Saved data entries
□ □ □

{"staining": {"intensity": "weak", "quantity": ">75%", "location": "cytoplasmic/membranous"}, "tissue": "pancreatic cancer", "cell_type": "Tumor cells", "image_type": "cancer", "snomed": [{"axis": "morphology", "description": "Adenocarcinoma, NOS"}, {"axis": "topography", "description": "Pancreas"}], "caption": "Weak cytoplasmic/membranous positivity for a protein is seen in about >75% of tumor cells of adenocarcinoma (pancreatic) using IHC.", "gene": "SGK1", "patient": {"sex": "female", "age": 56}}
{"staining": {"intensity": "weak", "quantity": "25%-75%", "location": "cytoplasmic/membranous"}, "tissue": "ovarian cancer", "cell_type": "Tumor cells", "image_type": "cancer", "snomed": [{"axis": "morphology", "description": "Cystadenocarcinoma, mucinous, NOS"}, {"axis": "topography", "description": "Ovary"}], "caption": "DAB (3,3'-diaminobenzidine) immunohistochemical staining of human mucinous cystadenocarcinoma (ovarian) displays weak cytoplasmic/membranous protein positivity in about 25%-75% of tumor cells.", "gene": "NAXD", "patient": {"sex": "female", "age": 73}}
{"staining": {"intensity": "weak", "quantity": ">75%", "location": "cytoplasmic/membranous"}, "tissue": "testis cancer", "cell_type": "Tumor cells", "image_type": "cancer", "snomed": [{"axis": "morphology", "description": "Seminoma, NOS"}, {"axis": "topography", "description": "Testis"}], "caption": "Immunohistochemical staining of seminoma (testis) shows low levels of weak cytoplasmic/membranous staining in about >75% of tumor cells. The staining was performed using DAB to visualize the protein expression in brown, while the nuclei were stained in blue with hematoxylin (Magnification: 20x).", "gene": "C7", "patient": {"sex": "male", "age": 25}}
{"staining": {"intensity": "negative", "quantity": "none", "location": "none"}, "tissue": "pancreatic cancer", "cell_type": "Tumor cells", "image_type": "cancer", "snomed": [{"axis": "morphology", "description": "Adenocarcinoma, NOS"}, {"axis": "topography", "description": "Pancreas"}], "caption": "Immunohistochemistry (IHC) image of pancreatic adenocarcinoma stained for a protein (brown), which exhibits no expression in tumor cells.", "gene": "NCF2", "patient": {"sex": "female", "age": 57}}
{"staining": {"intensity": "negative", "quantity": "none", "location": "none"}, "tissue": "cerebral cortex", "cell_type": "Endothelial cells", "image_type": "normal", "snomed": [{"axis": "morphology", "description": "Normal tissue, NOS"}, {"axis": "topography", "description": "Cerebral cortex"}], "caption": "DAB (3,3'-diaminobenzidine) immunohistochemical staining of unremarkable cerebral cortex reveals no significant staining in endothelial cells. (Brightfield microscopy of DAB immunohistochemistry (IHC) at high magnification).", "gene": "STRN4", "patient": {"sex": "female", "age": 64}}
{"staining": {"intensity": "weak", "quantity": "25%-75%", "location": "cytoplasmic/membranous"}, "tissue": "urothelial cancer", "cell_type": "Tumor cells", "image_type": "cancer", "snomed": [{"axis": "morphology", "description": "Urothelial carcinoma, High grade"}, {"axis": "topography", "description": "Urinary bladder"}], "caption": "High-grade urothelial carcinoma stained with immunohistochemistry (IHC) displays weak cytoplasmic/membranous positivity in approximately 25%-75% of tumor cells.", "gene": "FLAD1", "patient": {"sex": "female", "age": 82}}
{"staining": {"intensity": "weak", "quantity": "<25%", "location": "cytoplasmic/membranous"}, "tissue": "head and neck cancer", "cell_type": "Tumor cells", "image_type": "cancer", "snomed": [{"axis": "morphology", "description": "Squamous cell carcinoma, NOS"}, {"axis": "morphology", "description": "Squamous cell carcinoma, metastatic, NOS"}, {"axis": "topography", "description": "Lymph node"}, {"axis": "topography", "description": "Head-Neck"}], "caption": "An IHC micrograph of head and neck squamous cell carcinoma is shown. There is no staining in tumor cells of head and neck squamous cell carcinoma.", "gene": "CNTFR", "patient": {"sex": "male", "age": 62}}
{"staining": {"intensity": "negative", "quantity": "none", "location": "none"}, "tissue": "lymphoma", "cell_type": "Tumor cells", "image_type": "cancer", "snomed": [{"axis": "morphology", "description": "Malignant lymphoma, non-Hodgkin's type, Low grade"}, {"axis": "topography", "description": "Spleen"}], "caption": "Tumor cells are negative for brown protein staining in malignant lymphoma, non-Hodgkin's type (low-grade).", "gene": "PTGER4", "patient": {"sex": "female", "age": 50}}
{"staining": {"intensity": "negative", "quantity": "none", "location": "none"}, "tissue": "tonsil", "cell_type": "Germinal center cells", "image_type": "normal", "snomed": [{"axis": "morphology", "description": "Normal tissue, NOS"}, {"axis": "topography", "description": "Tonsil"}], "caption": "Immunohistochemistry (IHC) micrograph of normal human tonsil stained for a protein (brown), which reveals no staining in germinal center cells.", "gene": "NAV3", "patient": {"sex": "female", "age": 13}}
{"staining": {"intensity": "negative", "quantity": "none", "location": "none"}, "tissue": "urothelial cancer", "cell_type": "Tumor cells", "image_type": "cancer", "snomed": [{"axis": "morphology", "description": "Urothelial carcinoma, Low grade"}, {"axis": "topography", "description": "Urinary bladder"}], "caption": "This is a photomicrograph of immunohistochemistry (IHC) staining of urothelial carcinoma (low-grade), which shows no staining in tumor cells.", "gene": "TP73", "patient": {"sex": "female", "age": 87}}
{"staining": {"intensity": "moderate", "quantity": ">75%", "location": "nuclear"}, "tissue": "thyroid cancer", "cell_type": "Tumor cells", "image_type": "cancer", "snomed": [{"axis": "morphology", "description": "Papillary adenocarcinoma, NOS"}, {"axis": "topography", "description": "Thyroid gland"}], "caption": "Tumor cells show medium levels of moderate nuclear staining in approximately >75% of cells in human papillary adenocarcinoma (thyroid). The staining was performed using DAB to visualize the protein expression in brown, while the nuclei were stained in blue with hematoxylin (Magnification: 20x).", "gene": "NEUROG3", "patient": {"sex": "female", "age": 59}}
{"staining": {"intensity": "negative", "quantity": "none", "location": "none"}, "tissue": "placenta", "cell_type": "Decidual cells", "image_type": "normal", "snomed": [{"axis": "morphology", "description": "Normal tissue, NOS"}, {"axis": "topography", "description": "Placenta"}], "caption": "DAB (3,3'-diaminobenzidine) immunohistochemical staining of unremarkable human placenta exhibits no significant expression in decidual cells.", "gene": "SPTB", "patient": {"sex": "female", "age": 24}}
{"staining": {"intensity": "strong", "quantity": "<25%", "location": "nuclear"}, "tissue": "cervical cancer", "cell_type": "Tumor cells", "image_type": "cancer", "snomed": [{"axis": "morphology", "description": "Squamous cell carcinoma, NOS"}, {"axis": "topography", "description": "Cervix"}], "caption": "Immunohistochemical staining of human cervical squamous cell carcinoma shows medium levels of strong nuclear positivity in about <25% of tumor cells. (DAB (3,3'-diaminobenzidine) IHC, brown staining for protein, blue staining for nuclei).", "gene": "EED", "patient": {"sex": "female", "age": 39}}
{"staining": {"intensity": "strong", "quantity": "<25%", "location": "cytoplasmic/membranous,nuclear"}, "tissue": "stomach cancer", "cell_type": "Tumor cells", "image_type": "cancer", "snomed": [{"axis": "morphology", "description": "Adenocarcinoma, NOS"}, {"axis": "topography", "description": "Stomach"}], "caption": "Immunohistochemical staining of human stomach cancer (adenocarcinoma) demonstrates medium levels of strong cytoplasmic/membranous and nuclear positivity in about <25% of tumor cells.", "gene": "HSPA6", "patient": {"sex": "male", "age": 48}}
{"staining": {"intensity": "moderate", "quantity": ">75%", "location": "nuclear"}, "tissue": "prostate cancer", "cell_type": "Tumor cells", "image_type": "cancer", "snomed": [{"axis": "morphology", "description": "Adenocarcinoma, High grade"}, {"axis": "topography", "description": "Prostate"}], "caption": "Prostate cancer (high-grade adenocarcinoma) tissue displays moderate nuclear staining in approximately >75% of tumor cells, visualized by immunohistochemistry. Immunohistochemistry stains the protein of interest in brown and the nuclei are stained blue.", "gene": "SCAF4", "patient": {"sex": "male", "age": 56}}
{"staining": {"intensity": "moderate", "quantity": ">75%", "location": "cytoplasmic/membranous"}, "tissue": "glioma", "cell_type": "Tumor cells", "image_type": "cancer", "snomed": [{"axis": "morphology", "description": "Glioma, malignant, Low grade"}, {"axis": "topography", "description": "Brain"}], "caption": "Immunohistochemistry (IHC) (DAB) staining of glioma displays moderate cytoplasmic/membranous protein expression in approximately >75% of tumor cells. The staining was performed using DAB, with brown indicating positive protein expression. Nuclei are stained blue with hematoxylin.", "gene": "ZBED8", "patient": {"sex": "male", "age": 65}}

□ □ □

• YOUR OBJECTIVE:
Wherever the word "strong" turns up in a line of the entries above, copy that line.

• TASK ANSWER:
{"staining": {"intensity": "strong", "quantity": "<25%", "location": "nuclear"}, "tissue": "cervical cancer", "cell_type": "Tumor cells", "image_type": "cancer", "snomed": [{"axis": "morphology", "description": "Squamous cell carcinoma, NOS"}, {"axis": "topography", "description": "Cervix"}], "caption": "Immunohistochemical staining of human cervical squamous cell carcinoma shows medium levels of strong nuclear positivity in about <25% of tumor cells. (DAB (3,3'-diaminobenzidine) IHC, brown staining for protein, blue staining for nuclei).", "gene": "EED", "patient": {"sex": "female", "age": 39}}
{"staining": {"intensity": "strong", "quantity": "<25%", "location": "cytoplasmic/membranous,nuclear"}, "tissue": "stomach cancer", "cell_type": "Tumor cells", "image_type": "cancer", "snomed": [{"axis": "morphology", "description": "Adenocarcinoma, NOS"}, {"axis": "topography", "description": "Stomach"}], "caption": "Immunohistochemical staining of human stomach cancer (adenocarcinoma) demonstrates medium levels of strong cytoplasmic/membranous and nuclear positivity in about <25% of tumor cells.", "gene": "HSPA6", "patient": {"sex": "male", "age": 48}}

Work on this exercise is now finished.